## Extrait du document
....

Le recours à ces styles sans autorisation peut également constituer des actes de concurrence déloyale, si la confusion est caractérisée, et de concurrence parasitaire, dès lors qu’un acteur cherche à se positionner dans le sillage d’un studio pour profiter indûment de ses investissements et de sa notoriété. Le préjudice subi par le studio concerné pourrait être un préjudice financier et un préjudice moral. À ce jour, aucune procédure n’a été engagée par le Studio Ghibli, ni par aucun autre studio. « Pour l’instant, OpenAI semble avoir adopté une position consistant à ne pas générer d’images dans le style d’un artiste vivant, mais de continuer à permettre la génération dans le style d’un studio collectif. En cas de procès, OpenAI se défendrait certainement en expliquant que l’œuvre des studios ne serait pas originale. Seul un tribunal pourrait alors se prononcer sur l’originalité de l’œuvre et sur la qualification de contrefaçon », analyse Vanessa Bouchara.

....

## Données fournies
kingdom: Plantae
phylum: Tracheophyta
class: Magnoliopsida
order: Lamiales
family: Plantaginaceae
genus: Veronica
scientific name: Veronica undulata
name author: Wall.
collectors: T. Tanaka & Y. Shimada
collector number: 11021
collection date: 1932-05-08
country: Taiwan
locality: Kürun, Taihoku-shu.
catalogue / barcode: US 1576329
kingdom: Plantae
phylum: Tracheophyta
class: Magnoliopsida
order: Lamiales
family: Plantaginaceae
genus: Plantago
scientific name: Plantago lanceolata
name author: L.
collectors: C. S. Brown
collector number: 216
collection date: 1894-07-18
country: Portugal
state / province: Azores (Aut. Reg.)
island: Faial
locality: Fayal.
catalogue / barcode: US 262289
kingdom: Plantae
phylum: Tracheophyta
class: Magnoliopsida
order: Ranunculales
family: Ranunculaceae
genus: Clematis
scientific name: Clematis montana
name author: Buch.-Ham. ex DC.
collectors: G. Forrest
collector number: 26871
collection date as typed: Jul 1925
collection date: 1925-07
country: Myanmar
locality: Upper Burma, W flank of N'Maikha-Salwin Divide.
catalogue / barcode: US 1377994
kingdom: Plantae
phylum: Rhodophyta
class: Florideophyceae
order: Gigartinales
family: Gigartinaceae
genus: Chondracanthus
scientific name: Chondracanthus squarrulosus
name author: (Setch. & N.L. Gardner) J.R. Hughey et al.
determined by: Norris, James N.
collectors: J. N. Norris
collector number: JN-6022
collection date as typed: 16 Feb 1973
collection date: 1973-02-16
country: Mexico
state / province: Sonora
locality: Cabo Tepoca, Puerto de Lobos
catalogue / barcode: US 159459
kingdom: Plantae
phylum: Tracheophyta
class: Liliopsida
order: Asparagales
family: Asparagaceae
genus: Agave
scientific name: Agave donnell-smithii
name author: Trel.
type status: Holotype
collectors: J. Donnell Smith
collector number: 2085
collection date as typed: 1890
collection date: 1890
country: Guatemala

....

## Consignes
1: Selon l'extrait sur l'imitation des styles de studios, quels préjudices le studio concerné pourrait-il subir ?
2: Poursuivez l'extrait sur l'imitation des styles de studios à la suite de sa dernière phrase.

## Corrigé
1: Un préjudice financier et un préjudice moral.

2:
 

Une trentaine de procès aux États-Unis liés aux droits d’auteur

 

En revanche, depuis novembre 2022 (date de la sortie de la version grand public de ChatGPT), une trentaine de procès liés aux droits d’auteur et à l’IA ont été intentés aux États-Unis, dont neuf visent spécifiquement OpenAI (parfois avec Microsoft comme codéfendeur). Les plaignants incluent des médias (New York Times, Chicago Tribune, New York Daily News…), des artistes, des auteurs (Paul Tremblay, Sarah Silverman, Michael Chabon…). Ils accusent OpenAI d’avoir utilisé leurs œuvres (articles, livres, œuvres visuelles…) sans autorisation pour entraîner ses modèles d’IA.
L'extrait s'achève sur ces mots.